„Kindergeburtstag“ – das Schreckenswort jeder Mutter – aber heute nicht für mich! Weil Hank bei seinem umgezogenen Kumpel eingeladen war, musste ich schon im Morgengrauen um 10.00 Uhr im Kitzinger Gau sein, wo ich drei Kreuzzeichen schlug, dass ich nicht die Gastgeberin war. Ein Teil der 10 (!) Kinder gebärdete sich wie wild und zog damit die anderen in einen schreienden Strudel. Sie catchten rund um den Frühstückstisch, galoppierten durch die Wohnung, plärrten aus vollen Kehlen, als ob sie am Spieß steckten, ich bin wohl schon zu alt für so ein Kindergeschrei. Schnell kippte ich einen Kaffee hinunter, wechselte brüllend ein paar Worte mit der Mutter des Geburtstagskindes und fuhr gleich wieder weiter. Die Arme wollte mit der irren Bande auf den Fußballplatz gehen und ich überlegte noch kurz, ob ich Hanks Kassen-Chipcard dort lasse; so wie das dort abgeht, hätte es schon passieren können, dass er oder eines der anderen Herzchen in die Klinik muss.
Die wohltuende Ruhe im Auto entspannte mich sofort. Ich machte einen Abstecher ins reizende Dörfchen Dettelbach, besuchte spontan auf einen Kaffee die Schwägerin bei ihrer Arbeit in Mainstockheim und, schonmal in der Gegend, machte mich spontan in Kitzingen auf die Suche nach Biffos Bäckerei, die ich tatsächlich sofort fand. Dass ein Bäcker sein Werk gegen Mittag schon gemacht hat und nicht mehr da ist, hätte ich mir ja denken können, aber die nette Frau des Chefs versprach, Grüße von mir auszurichten.
Inspiriert von den vielen Leckereien in Biffos Auslage entschied ich spontan für den Besuch morgen ein schönes Tiramisu zu machen und es fiel sogar noch ein Rest für einen Freitagsnachtisch ab,
der vorhin ganz spontan vertilgt wurde.
Natürlich wirkt sich ein richtiges Tiramisu auf eine handelsübliche Hüfte ungefähr so aus wie Agent Orange auf den vietnamesischen Dschungel: Vernichtend. Früher hatte ich deshalb wegen der Schadensbegrenzung tatsächlich Quark untergemischt, aber heutzutage pfeif‘ ich auf solchen Kokolores. Wenn ich Tiramisu esse, dann kommt mir ausschließlich 80 %iger Mascarpone in die Rührschüssel.
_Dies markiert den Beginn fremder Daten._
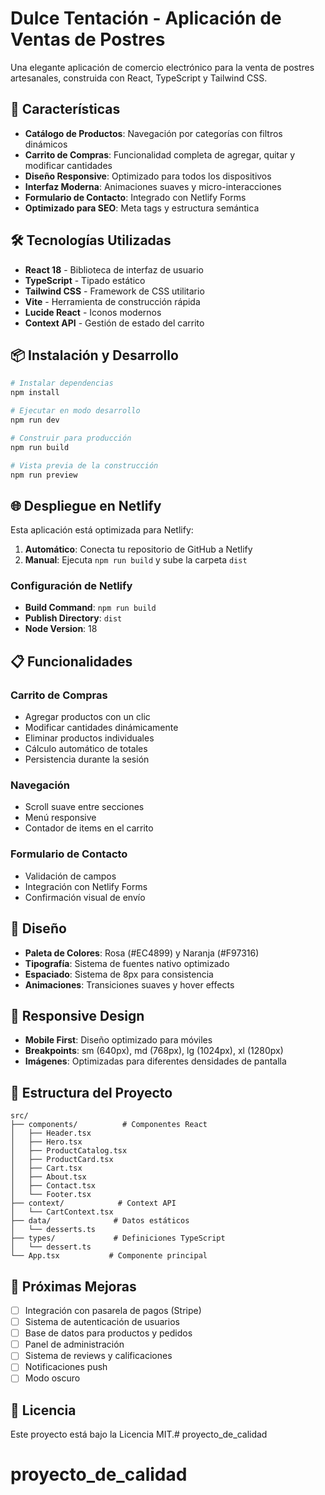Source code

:# Dulce Tentación - Aplicación de Ventas de Postres

Una elegante aplicación de comercio electrónico para la venta de postres artesanales, construida con React, TypeScript y Tailwind CSS.

## 🚀 Características

- **Catálogo de Productos**: Navegación por categorías con filtros dinámicos
- **Carrito de Compras**: Funcionalidad completa de agregar, quitar y modificar cantidades
- **Diseño Responsive**: Optimizado para todos los dispositivos
- **Interfaz Moderna**: Animaciones suaves y micro-interacciones
- **Formulario de Contacto**: Integrado con Netlify Forms
- **Optimizado para SEO**: Meta tags y estructura semántica

## 🛠️ Tecnologías Utilizadas

- **React 18** - Biblioteca de interfaz de usuario
- **TypeScript** - Tipado estático
- **Tailwind CSS** - Framework de CSS utilitario
- **Vite** - Herramienta de construcción rápida
- **Lucide React** - Iconos modernos
- **Context API** - Gestión de estado del carrito

## 📦 Instalación y Desarrollo

```bash
# Instalar dependencias
npm install

# Ejecutar en modo desarrollo
npm run dev

# Construir para producción
npm run build

# Vista previa de la construcción
npm run preview
```

## 🌐 Despliegue en Netlify

Esta aplicación está optimizada para Netlify:

1. **Automático**: Conecta tu repositorio de GitHub a Netlify
2. **Manual**: Ejecuta `npm run build` y sube la carpeta `dist`

### Configuración de Netlify

- **Build Command**: `npm run build`
- **Publish Directory**: `dist`
- **Node Version**: 18

## 📋 Funcionalidades

### Carrito de Compras
- Agregar productos con un clic
- Modificar cantidades dinámicamente
- Eliminar productos individuales
- Cálculo automático de totales
- Persistencia durante la sesión

### Navegación
- Scroll suave entre secciones
- Menú responsive
- Contador de items en el carrito

### Formulario de Contacto
- Validación de campos
- Integración con Netlify Forms
- Confirmación visual de envío

## 🎨 Diseño

- **Paleta de Colores**: Rosa (#EC4899) y Naranja (#F97316)
- **Tipografía**: Sistema de fuentes nativo optimizado
- **Espaciado**: Sistema de 8px para consistencia
- **Animaciones**: Transiciones suaves y hover effects

## 📱 Responsive Design

- **Mobile First**: Diseño optimizado para móviles
- **Breakpoints**: sm (640px), md (768px), lg (1024px), xl (1280px)
- **Imágenes**: Optimizadas para diferentes densidades de pantalla

## 🔧 Estructura del Proyecto

```
src/
├── components/          # Componentes React
│   ├── Header.tsx
│   ├── Hero.tsx
│   ├── ProductCatalog.tsx
│   ├── ProductCard.tsx
│   ├── Cart.tsx
│   ├── About.tsx
│   ├── Contact.tsx
│   └── Footer.tsx
├── context/            # Context API
│   └── CartContext.tsx
├── data/              # Datos estáticos
│   └── desserts.ts
├── types/             # Definiciones TypeScript
│   └── dessert.ts
└── App.tsx           # Componente principal
```

## 🚀 Próximas Mejoras

- [ ] Integración con pasarela de pagos (Stripe)
- [ ] Sistema de autenticación de usuarios
- [ ] Base de datos para productos y pedidos
- [ ] Panel de administración
- [ ] Sistema de reviews y calificaciones
- [ ] Notificaciones push
- [ ] Modo oscuro

## 📄 Licencia

Este proyecto está bajo la Licencia MIT.# proyecto_de_calidad
# proyecto_de_calidad

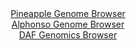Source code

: <div id="Pineapple_Genome_Browser" align="center">
  <a href="https://igv.org/app/?sessionURL=blob:zZPdatswGIbvRdCygWJL_kttKCNu0x.6prSZm7WlGMWWHa22pEqKUyfk3qeVjZ100BxsDIyxP2TrfR8_3oCOKs0EBwnwHBw6GAMI9EKspqSVDZ2QlmqQVKTRFAJFK6ooLyhINqAi2pDs5rN9cmGM1InrMiMHLeG1cLTvkJasBScr7RSidY9E05C5UMQIpd1UkU64rO4GKzonUjp2b98J3ZIY4pJGLgTXwpWU1_nKvi__NcprykVL83bZGPYaILd5bMbSqcin0Ww6Kgqq9QXtz8vD0cX56NYfZ_en0dF9dnU2y6LZ_pTVnJilooeF5.P6rpbpBId.N37uZOr3WPbt.mnPP94fv0imqD7EQ3zgR2GADywYxkv68j91tgfbsTe5Se.uaWMo_rrnnfj1N3Ip0j0vvYyeplfr4M3uMdhC0IhiaV0AxUINE4ygjyIYetHgxyU.gAjFlpASDCQPjxAYRYonu_xhA0wvrTFA0.flqzwQCFVSBZJBjNAQx7EXBsMAxTHewg1Yqubv4T3JbuIh8kaeF.UVsxAULXPNpXYI505XVE693pFn2q57.UUtxotJkLHx8f3RNbdg.dXangPxB54Q2O1fP6Mt.55U_8S.9wRxzHxX5W6n_dgruz4L2OnZhY_boBR8Oinj6zd185AtuxuaSqiWGLveTuztT.M6ohjhxg46ptmcNcz0M0tRrECC7e.PIChEI6yJQNXzDwgiiEP08beg_vZx.x0-">Pineapple Genome Browser</a>
</div>
<div id="Alphonso_Genome_Browser" align="center">
  <a href="https://igv.org/app/?sessionURL=blob:zZJfT9swFMW_iyXQJqWJnZCEREJTSvnbAoMSCkUochMnterYme2ktFW_.zy0aS9Mog.bJvnBvrr2Pef4twEdkYoKDmLg2si3EQIWUHOxHOO6YeQa10SBuMRMEQtIUhJJeE5AvAElVhqndyNzc651o2LHobrp1ZhXwlaejWu8FhwvlZ2L2jkWjOGZkFgLqZy.xJ1waNX1lmSGm8Y2sz3bdwqssYNZMxdcCachvMqW5r3sVymrCBc1yeqWafomIDN6jMbCLvGXZDJO8pwoNSSri.IoGV4kD95JOj0LjqfpzfkkDSb7Y1pxrFtJjmR33Yejy6tqWj2IQZV_nSyGXXo7aIfpnjfYP3ltqCTqCIXo0Av8A.ibYCgvyOv_5NksuqPvdHV8MWMjFi5uigUnZ8mNW3bqXj4Wh._6DsDWAkzkreEA5HMZxghaHgws3w16P7bo0IIwMulIQUH8_GIBLXG.MO3PG6BXjaEFKPKtfQPHAkIWRIK4F0EYoihy_YPwAEYR2lob0Er296I9Te.iELqJ6wZZSZk2KBeZ4o2yMed2l5d2td4xy9vwZDQtkifU9UeDPfcUXjIUnE8nZrt.ehR_yNMCZvzbFxqzH1H1T8j7iBBbz3bFbX7.UK.f7ljud_h22o6TK9h3x8P08r56N57QmN0tmlLIGmvTbyrm.JO4DkuKuTaFjio6o4zq1cSkKJYgRq5nwAW5YMKQCGQ1.wQtaCEffv4NqLd92X4H">Alphonso Genome Browser</a>
</div>


<div id="DAF_Genomics_Browser" align="center">
  <a href="https://igv.org/app/?sessionURL=blob:tZFra9swFIb_iyD9ZDuWfKsNYXhZuoaODpK5WVNK0OyjWI1seZLctAv57xNuy2CjjEEHkpA4l_fVeQ7oHpTmskUZIh6OPIyRg3Qt90vadAIuaQMaZYwKDQ5SwEBBWwLKDohRbWix.GQra2M6nY3HFWXuFlrZ8FJ7OvBo52rZmxpsqks82tAfsqV77ZWyscmGjqnoatlqOaZlCVq7_riDdrvZU3u8xDZDS9g0vTB8UN1YE9ZY5TFq3fK2goe_GPkPynbxd_lqmQ_1F_A4ryb5xTy_CmbF.mM8XRefz1dFvDpZ8m1LTa9g8mXBmF9uRVCrXXq3mBYJNjq.4.w6HwUfTmYPHVegJzjBp0EchSlBRwcJWfYWASprhTMcOgk5dUgYus_XIIrtDJTkKLu5dZBRtNzZ9JsDMo.dBYU0fO8HZg6SqgKFMjf1_QSnKYnCJPTTFB.dA.qVeGOSZ8UiTXySExJ732hj9RkXw_is0J_Bt8L4W2e7_xVTfD0i7.Ov9pjfTxO1xufd7KoWM74bkbOo58UrsBz06ueYVA01NvT0fEZDhdVsoDW_2ATH2.NP">DAF Genomics Browser</a>
</div>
Wenn schon fett, dann richtig denn schließlich isst man das ja nicht dauernd, obwohl man schon könnte, das gilt zumindest für mich.
Mein Kaffee kriegt Zucker statt Süßstoff, mein Tiramisu kriegt Mascarpone statt Quark und wenn ich wieder mal bei Biffo bin, gönne ich mir garantiert einen seiner sensationell aussehenden Schneeballen. Das Leben ist doch wirklich zu kurz, um es mit behandelten Light-Nahrungsersatzmitteln zu verplempern und der bewusste Genuss einer als „sündig“ verrufenen Delikatesse verursacht bei mir allemal ein besseres Bauchgefühl als die dauerhafte, verkrampft-verkniffene Zuführung von geschmacklosem Industriefutter, das eine Armee von Nahrungsmittelchemikern aufwändig und kostspielig gesundgeschrumpft hat.
Damit meine Hüften nicht doch noch sumoeske Ausmaße annehmen, gibt es eben auch mal irgendwas Grünes oder eben einen Knäckebrot-Gedächtnis-Tag. Dass auch ich eines schönen Tages die gesunden Radieschen von unten anschauen werde, ist ja nicht nur mir glasklar. Aber bis es soweit ist, will ich nach meiner eigenen Fasson leben, ich will schmecken und genießen, ohne mich pausenlos zu kasteien oder dauernd wegen eines vermeintlichen Fehltritts Buße tun zu müssen. Manche mögen es Unvernunft nennen. Ich nenne es Leben.